Your credit file will be thoroughly checked. You should check with all three agencies because your mortgage lender can fetch your details from any of them. There is a chance that your credit report consists of unidentified accounts, wrong addresses, and debts that you never took out. It takes at least a month to get an error fixed in your report, so make sure that you check it a while before applying for a mortgage.
Maybe you do not owe any debt at this moment, but despite that, your chances of qualifying for a mortgage are very bleak if your credit history is not up to snuff. You should ensure that your credit file does not reflect:
>Late payments
>Defaults
>Missed payments
>County court judgements
>Bankruptcy
>Any foreclosure
How old your debts are is also an important factor
In addition to how much debt you owe, lenders would also see how old they are. If you are to settle those outstanding debts, of course, your credibility will be called into question. But sometimes, there are scenarios when people have just settled their accounts before applying for a mortgage. The settlement will work to your advantage, but when you settle, the debt is now a key factor in determining your affordability.
Some lenders will turn you down immediately, even if they are settled, while others may consider your application but will charge high interest rates. However, if your defaults are more than two years old, your mortgage lender will not bother about them.
The older the defaults and the missed payments, the less concern they cause to a lender. You should have at least two years free of debt problems before the date of a mortgage application.
Important tips for a trouble-free mortgage application
You should bear the following tips in mind to avoid any problems during the mortgage application process:
>Make sure you have not made any new credit inquiries in the last year before your mortgage application.

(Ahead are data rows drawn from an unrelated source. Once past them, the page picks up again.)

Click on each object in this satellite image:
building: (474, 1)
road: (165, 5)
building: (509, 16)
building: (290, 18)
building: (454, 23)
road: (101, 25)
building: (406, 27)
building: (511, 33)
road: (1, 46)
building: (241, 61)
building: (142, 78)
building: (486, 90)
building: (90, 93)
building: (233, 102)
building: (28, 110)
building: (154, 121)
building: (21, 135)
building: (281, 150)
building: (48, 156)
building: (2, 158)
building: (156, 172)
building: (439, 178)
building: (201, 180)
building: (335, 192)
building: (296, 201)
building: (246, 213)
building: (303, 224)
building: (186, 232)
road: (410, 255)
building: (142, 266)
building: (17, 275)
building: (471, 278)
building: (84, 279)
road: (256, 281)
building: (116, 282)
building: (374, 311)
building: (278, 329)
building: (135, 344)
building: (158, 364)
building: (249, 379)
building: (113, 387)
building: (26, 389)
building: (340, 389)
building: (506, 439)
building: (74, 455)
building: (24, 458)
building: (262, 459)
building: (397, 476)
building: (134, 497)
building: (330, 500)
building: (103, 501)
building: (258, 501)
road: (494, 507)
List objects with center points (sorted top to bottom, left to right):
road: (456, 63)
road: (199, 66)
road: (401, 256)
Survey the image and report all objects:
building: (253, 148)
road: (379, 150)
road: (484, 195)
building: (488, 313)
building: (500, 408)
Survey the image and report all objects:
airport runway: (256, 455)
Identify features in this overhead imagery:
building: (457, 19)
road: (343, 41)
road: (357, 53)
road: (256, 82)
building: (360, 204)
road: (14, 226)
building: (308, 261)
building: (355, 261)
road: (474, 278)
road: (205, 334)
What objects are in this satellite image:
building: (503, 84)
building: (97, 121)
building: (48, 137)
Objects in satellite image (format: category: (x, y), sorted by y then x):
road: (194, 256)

>Stay away from payday or any other small emergency loans in the last two years before applying for a mortgage.
>Be careful with mobile contracts. You must have been paying them on time.
>Do not sign up for any “Buy now, pay later” scheme in the last year before taking out a mortgage.
>Under no circumstances should you be running up an overdraft.
>Do not switch employers frequently.
The final comment
There are chances of getting a mortgage with outstanding debts, but you will end up with high interest rates and a restricted amount. This means you will have to make a larger deposit. However, most mortgage lenders cast aside the application if outstanding debts are large enough to affect your affordability.